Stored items
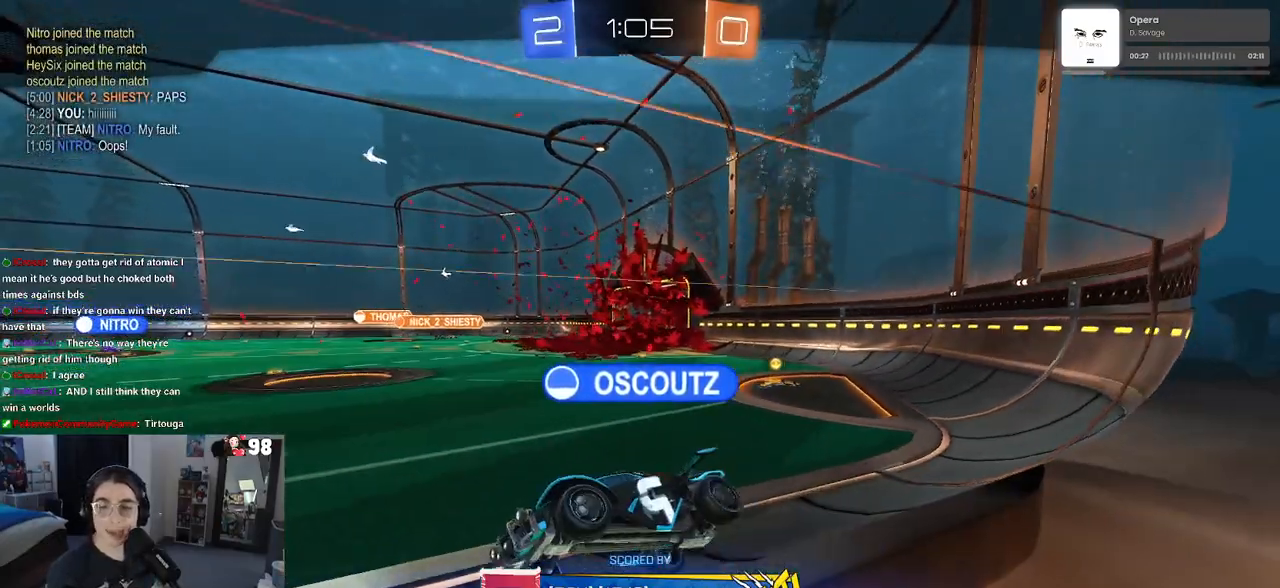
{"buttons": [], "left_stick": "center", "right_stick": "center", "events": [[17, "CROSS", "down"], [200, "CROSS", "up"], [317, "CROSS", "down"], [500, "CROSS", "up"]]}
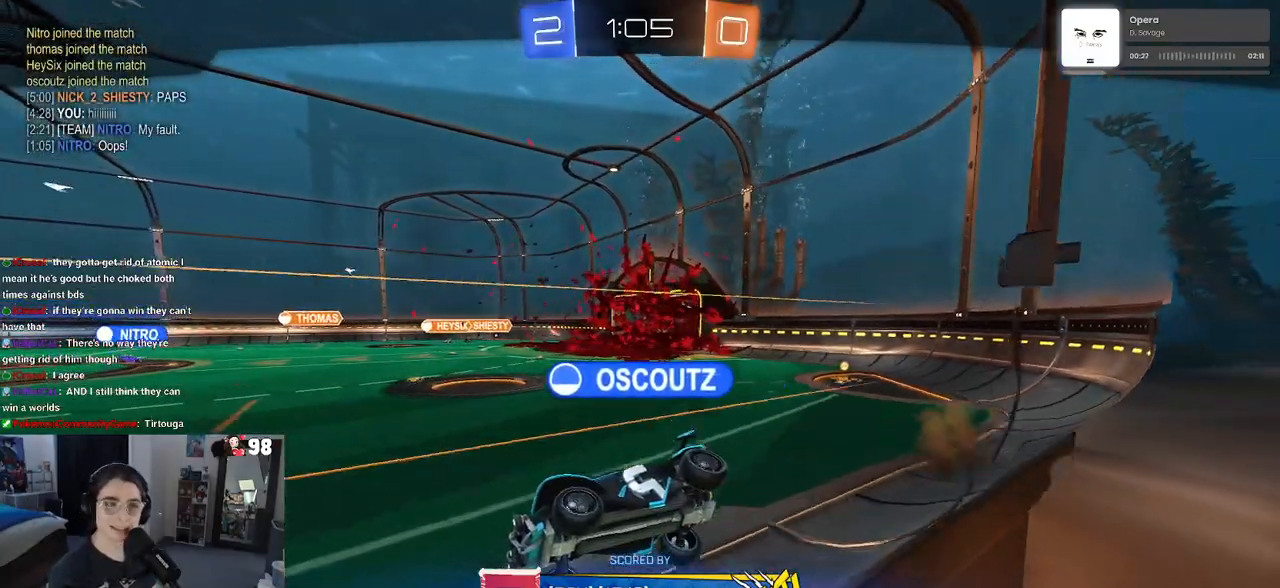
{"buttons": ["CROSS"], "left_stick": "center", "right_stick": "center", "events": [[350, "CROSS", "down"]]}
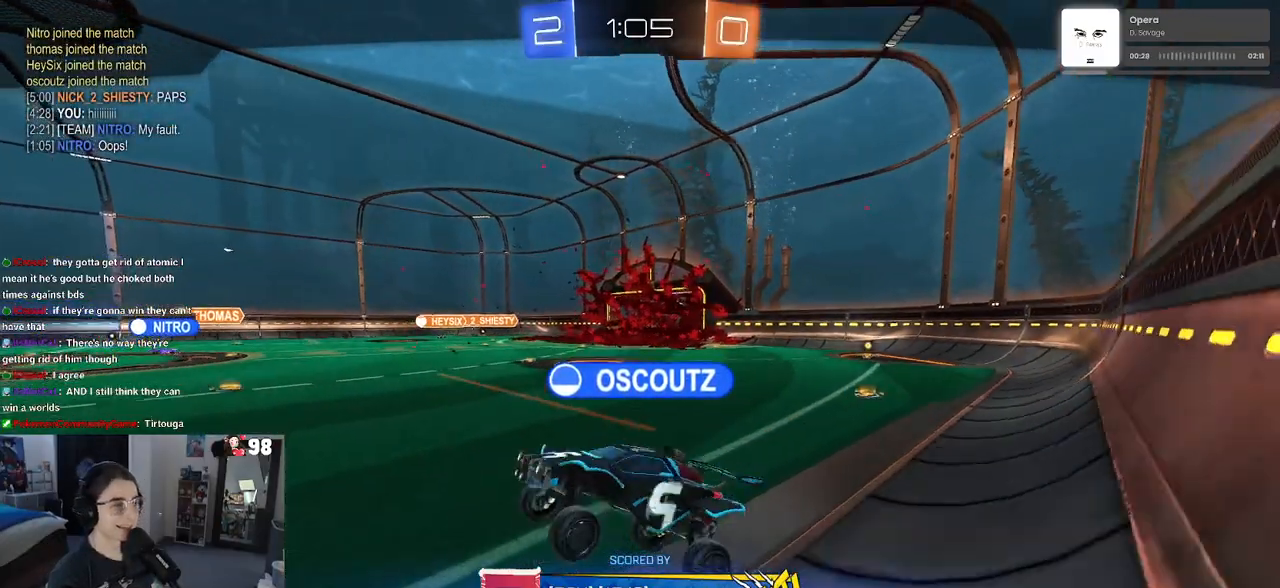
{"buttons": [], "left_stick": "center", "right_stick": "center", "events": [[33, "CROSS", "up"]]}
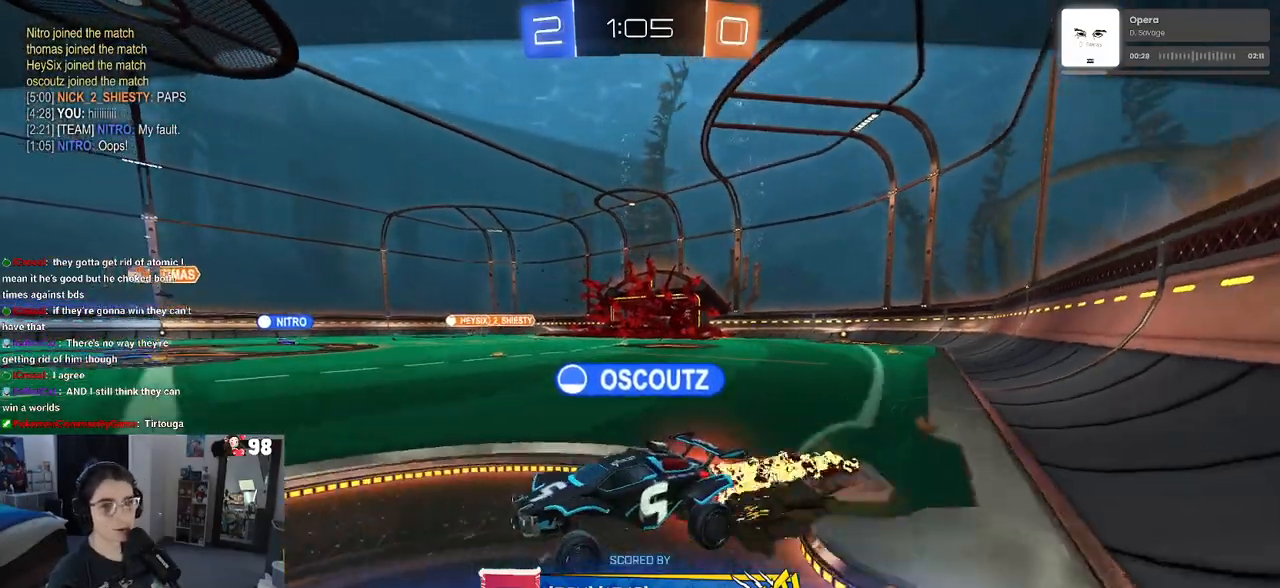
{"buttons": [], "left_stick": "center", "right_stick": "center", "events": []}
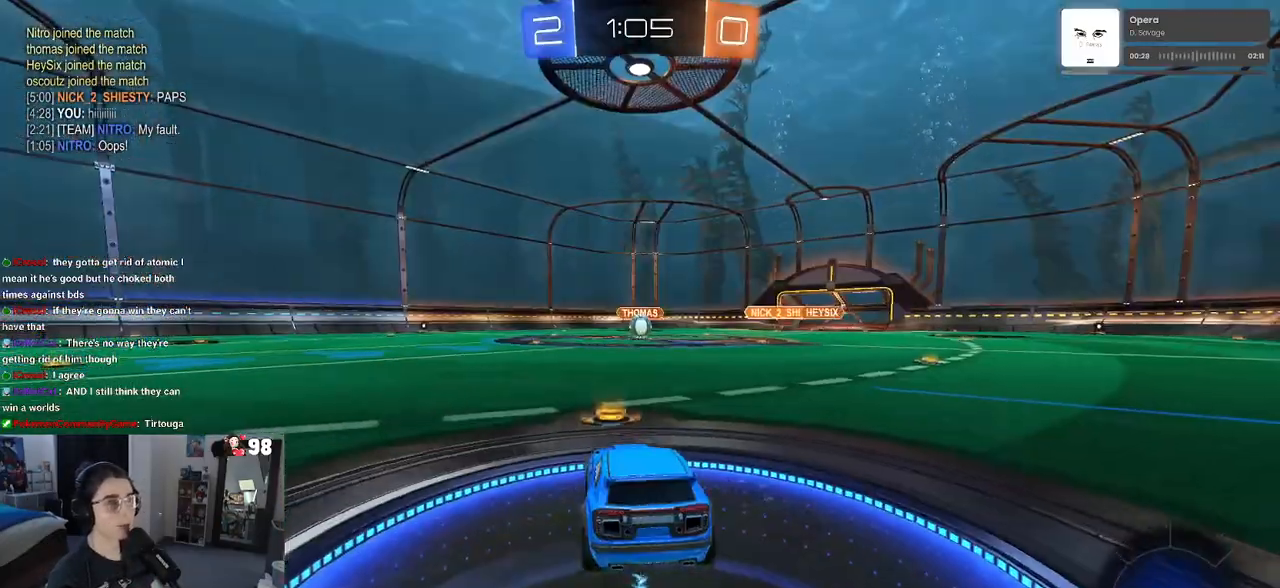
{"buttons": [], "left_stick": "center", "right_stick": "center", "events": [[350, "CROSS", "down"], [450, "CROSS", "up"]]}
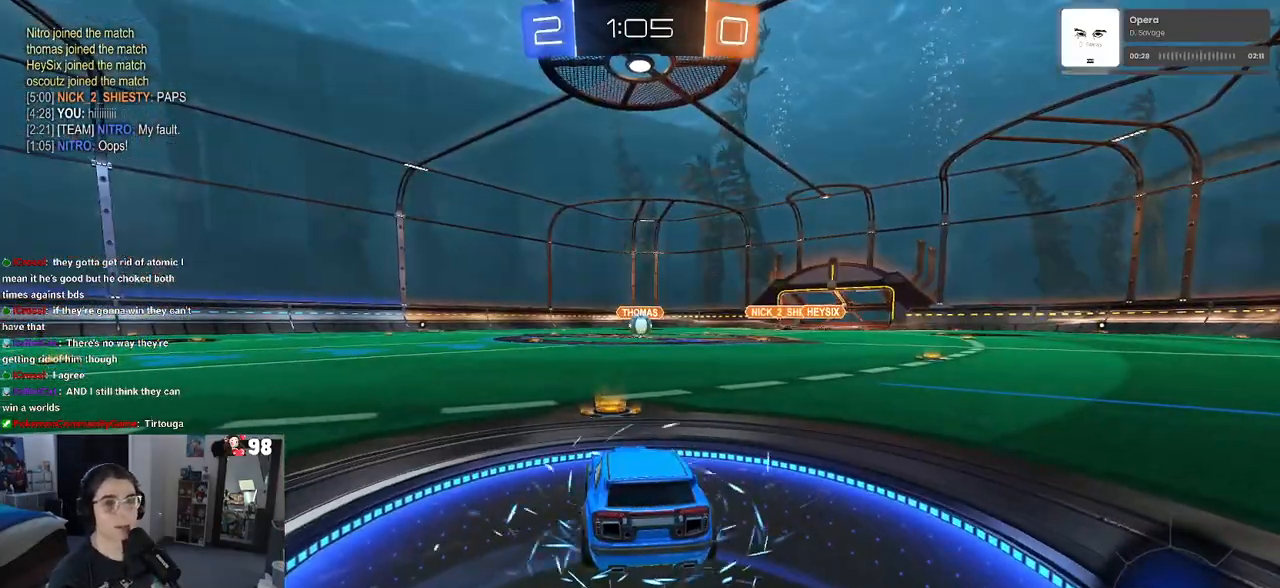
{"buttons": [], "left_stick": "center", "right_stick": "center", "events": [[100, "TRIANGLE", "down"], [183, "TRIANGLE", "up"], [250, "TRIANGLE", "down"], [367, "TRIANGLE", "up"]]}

* **Problem**
Aside from the pictures, copy all of the entries exactly.

* **Result for this task**
{"buttons": [], "left_stick": "center", "right_stick": "center", "events": [[17, "CROSS", "down"], [200, "CROSS", "up"], [317, "CROSS", "down"], [500, "CROSS", "up"]]}
{"buttons": ["CROSS"], "left_stick": "center", "right_stick": "center", "events": [[350, "CROSS", "down"]]}
{"buttons": [], "left_stick": "center", "right_stick": "center", "events": [[33, "CROSS", "up"]]}
{"buttons": [], "left_stick": "center", "right_stick": "center", "events": []}
{"buttons": [], "left_stick": "center", "right_stick": "center", "events": [[350, "CROSS", "down"], [450, "CROSS", "up"]]}
{"buttons": [], "left_stick": "center", "right_stick": "center", "events": [[100, "TRIANGLE", "down"], [183, "TRIANGLE", "up"], [250, "TRIANGLE", "down"], [367, "TRIANGLE", "up"]]}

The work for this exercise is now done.